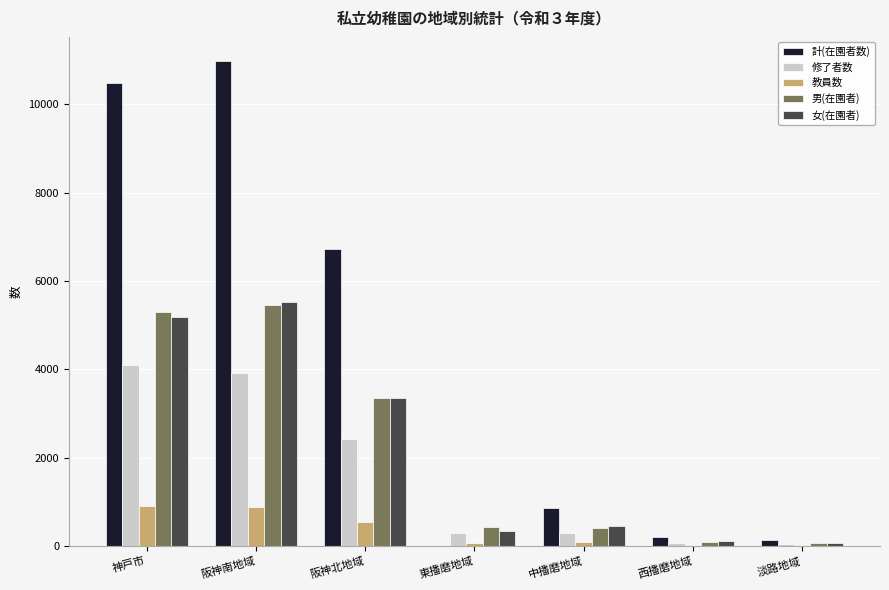

What is the greatest value displayed?

10975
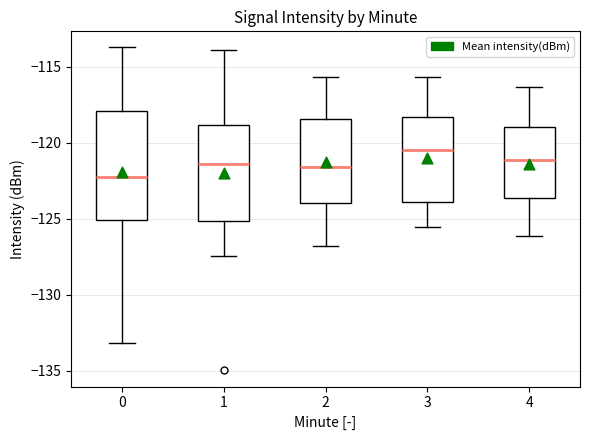

Where is the upper edge of the box at x = 2 on the y-axis? The values are not printed on the chart, so give them approximately, as read against the axis.

-118.5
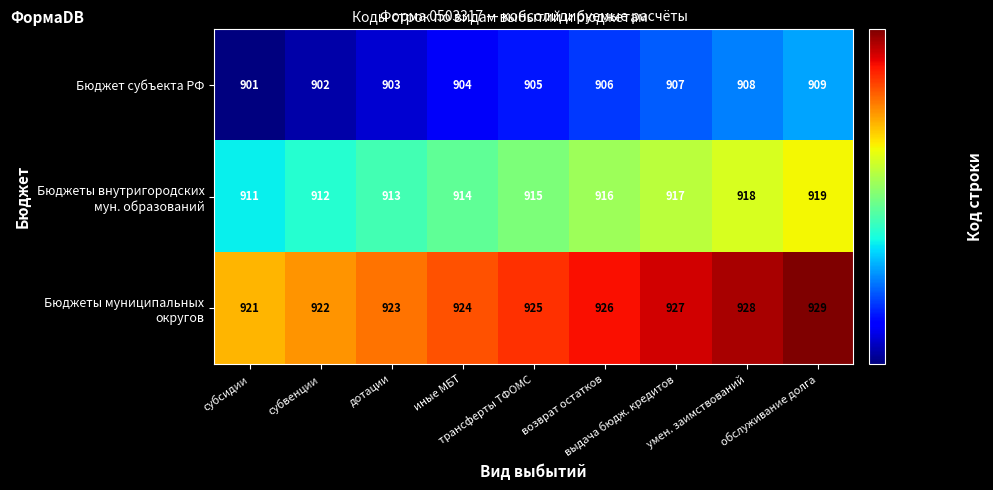

What is the sum of all Бюджет субъекта РФ values?

8145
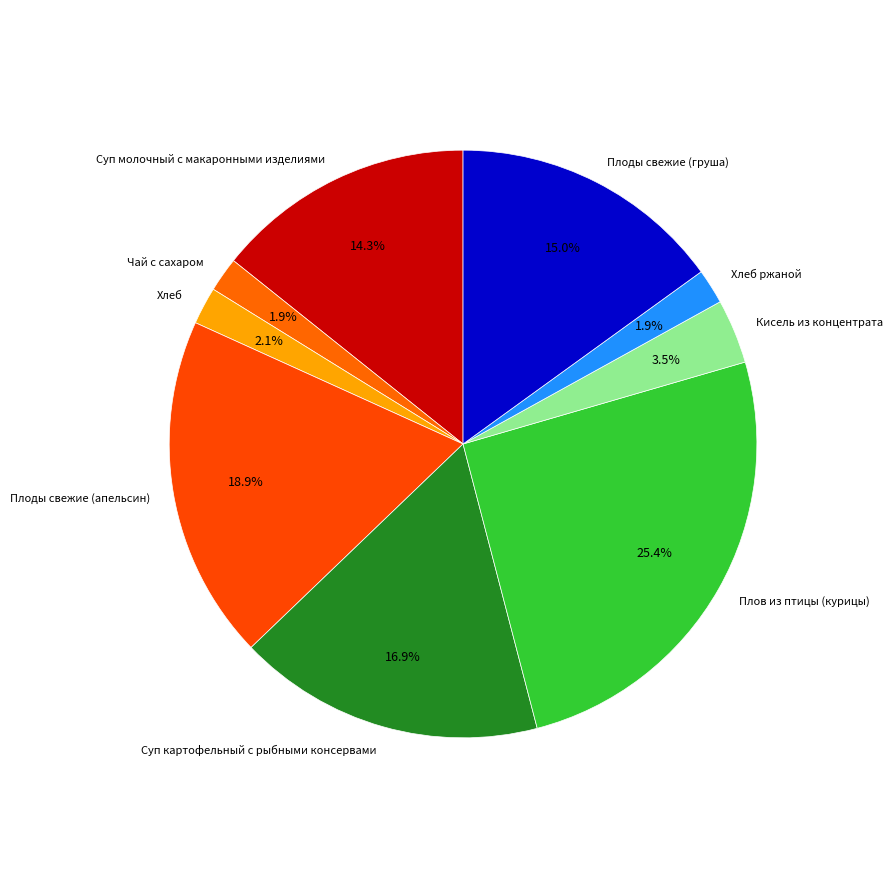

To the nearest percent, what is the average slice percentage?

11%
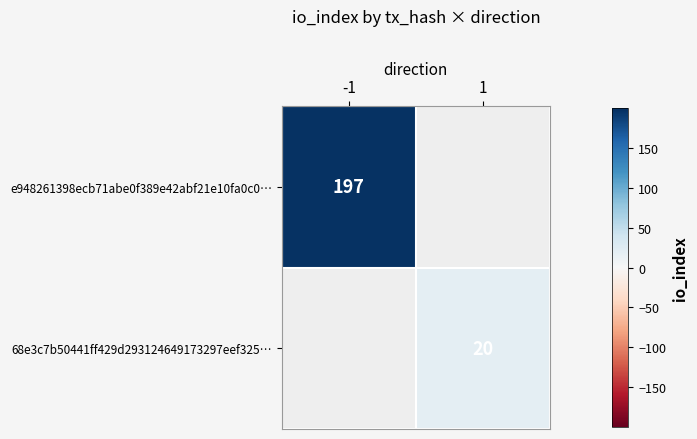

Is the value of 68e3c7b50441ff429d293124649173297eef325… at 1 greater than the value of e948261398ecb71abe0f389e42abf21e10fa0c0… at -1?

No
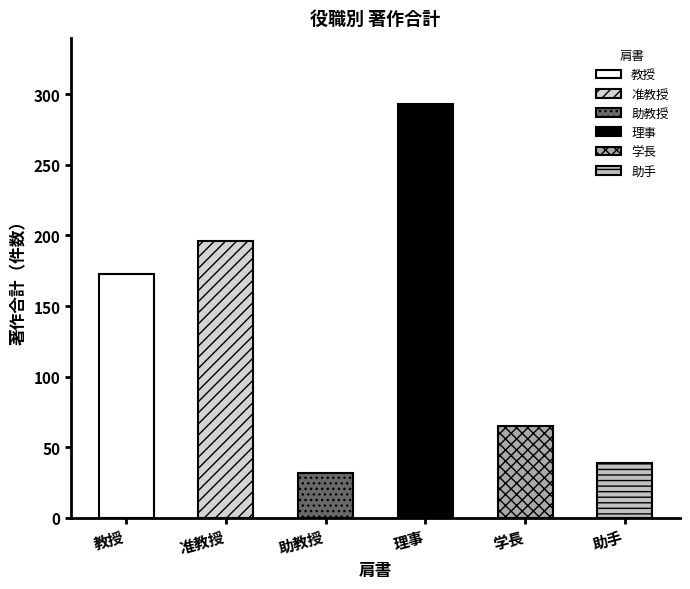

The chart shows a value of 39 at 助手. True or false?

True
————
* _PROBLEM_: Reproduce every row above verbatim, leaving out the pictures.

* _TASK ANSWER_:
What is the greatest value displayed?

10975

Where is the upper edge of the box at x = 2 on the y-axis? The values are not printed on the chart, so give them approximately, as read against the axis.

-118.5

What is the sum of all Бюджет субъекта РФ values?

8145

To the nearest percent, what is the average slice percentage?

11%

Is the value of 68e3c7b50441ff429d293124649173297eef325… at 1 greater than the value of e948261398ecb71abe0f389e42abf21e10fa0c0… at -1?

No

The chart shows a value of 39 at 助手. True or false?

True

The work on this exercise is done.